DEAR AMY: I am the mother of three children, ages 3, 7 and 9. My father (their grandfather) is involved in their lives, and he and his wife often take one of them for the weekend.
When my children are returned, typically they have not eaten anything but snacks and candy, they have uncombed hair and other indications of disarray.
For example, my 3-year-old son spent the night at their house. He came home the next day wearing a diaper (he is potty-trained but he wears a diaper at night), and when I asked about it, I was told that they had not bothered to take it off in the morning. He had slept in his clothes, which were filthy.
I understand and support the notion that the rules should be relaxed when hanging out with grandparents, but it bothers me when my children come home in this condition.
When I have voiced my concerns, my father responds that I am "nagging" him about trivial things and not being appreciative.
I am grateful he is so active in my children's lives, but is it too much to ask that he feeds them reasonably well, changes their clothes and puts them to bed in their pajamas? This is just basic caretaking, right?
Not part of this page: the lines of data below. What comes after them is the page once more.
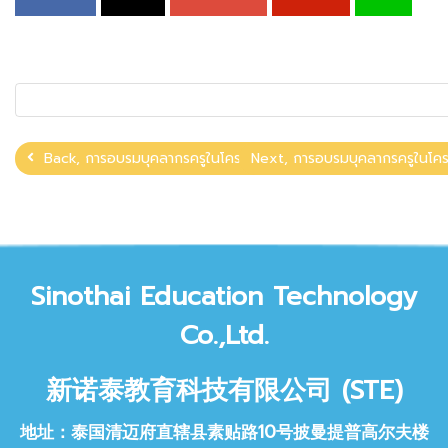
Next, การอบรมบุคลากรครูในโคร
Back, การอบรมบุคลากรครูในโคร
Sinothai Educat
ion Technology
Co.,Ltd.
新诺泰教育科技
有限公司 (STE)
地址：泰国清迈府直辖县素贴路10号披曼提普高尔夫楼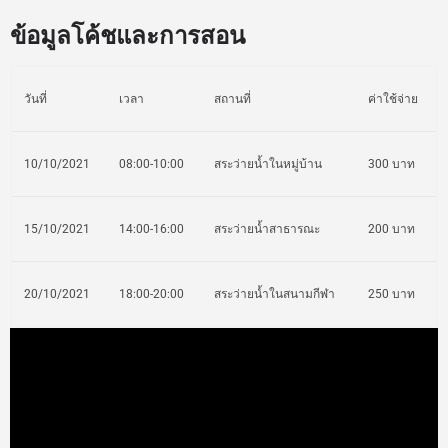
ข้อมูลโค้ชและการสอน
วันที่
เวลา
สถานที่
ค่าใช้จ่าย
10/10/2021
08:00-10:00
สระว่ายน้ำในหมู่บ้าน
300 บาท
15/10/2021
14:00-16:00
สระว่ายน้ำสาธารณะ
200 บาท
20/10/2021
18:00-20:00
สระว่ายน้ำในสนามกีฬา
250 บาท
DEAR OVERCONCERNED: Your standards seem reasonable.
So why are you consigning your children to spend nights in this household where they are lying in their own filth?
Grandparents enjoy indulging their grandchildren with junk food, ballgames, occasional late nights or missed naps. But what you report is neglect, and because you are aware of it you are as responsible as your father is when you let your kids spend the night there.
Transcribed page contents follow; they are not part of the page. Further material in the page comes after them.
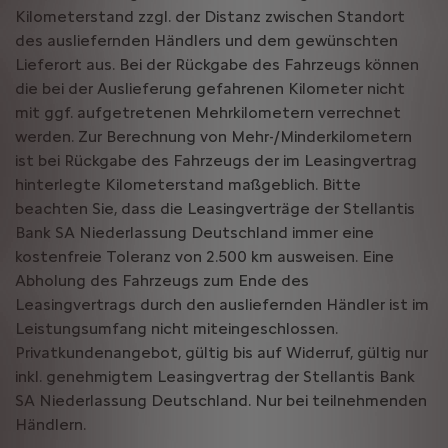
Kilometerstand zzgl. der Distanz zwischen Standort
des ausliefernden Händlers und dem gewünschten
Lieferort aus. Bei der Rückgabe des Fahrzeugs können
die bei der Auslieferung gefahrenen Kilometer nicht
mit ggf. aufgetretenen Mehrkilometern verrechnet
werden. Zur Berechnung von Mehr-/Minderkilometern
ist bei Rückgabe des Fahrzeugs der im Leasingvertrag
hinterlegte Kilometerstand maßgeblich. Bitte
beachten Sie, dass die Leasingverträge der Stellantis
Bank SA Niederlassung Deutschland immer eine
kostenfreie Toleranz von 2.500 km ausweisen. Eine
Abholung des Fahrzeugs zum Ende des
Leasingvertrags durch den ausliefernden Händler ist im
Leistungsumfang nicht miteingeschlossen.
Privatkundenangebot, gültig bis auf Widerruf, gültig nur
inkl. genehmigtem Leasingvertrag der Stellantis Bank
SA Niederlassung Deutschland. Nur bei teilnehmenden
Händlern.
You should make sure he and his wife are able to take care of these children. They should not have overnights there unless the adults can show basic ability to feed, bathe and clothe them. If this makes you a "nag," then wear the badge proudly.
DEAR AMY: I have been in a relationship for more than a year, and we are both in our mid-30s.
I consider myself open-minded and compassionate, while he is bigoted. I like to save money, but he is frivolous. He craves adventure and lacks focus; I want security.
To top it off, I think he is an alcoholic. While I may be willing to subject myself to that journey, as a child of an alcoholic, I feel it would be selfish to bring a child into a potentially volatile environment.
There are positives to the relationship. We love one another.
I don't think it's too much to ask for someone to work on being a kinder, mature adult. He's not budging. What's your take?
DEAR UNSURE: My take is that you need to get out. You may love this man, but you don't seem to like or respect him enough to make a loving life together. Furthermore, the thought that you would be willing to (in your words) "subject yourself" to the "journey" of an alcoholic sends shivers up my spine.
As the daughter of an alcoholic, you need to make different choices. So start now.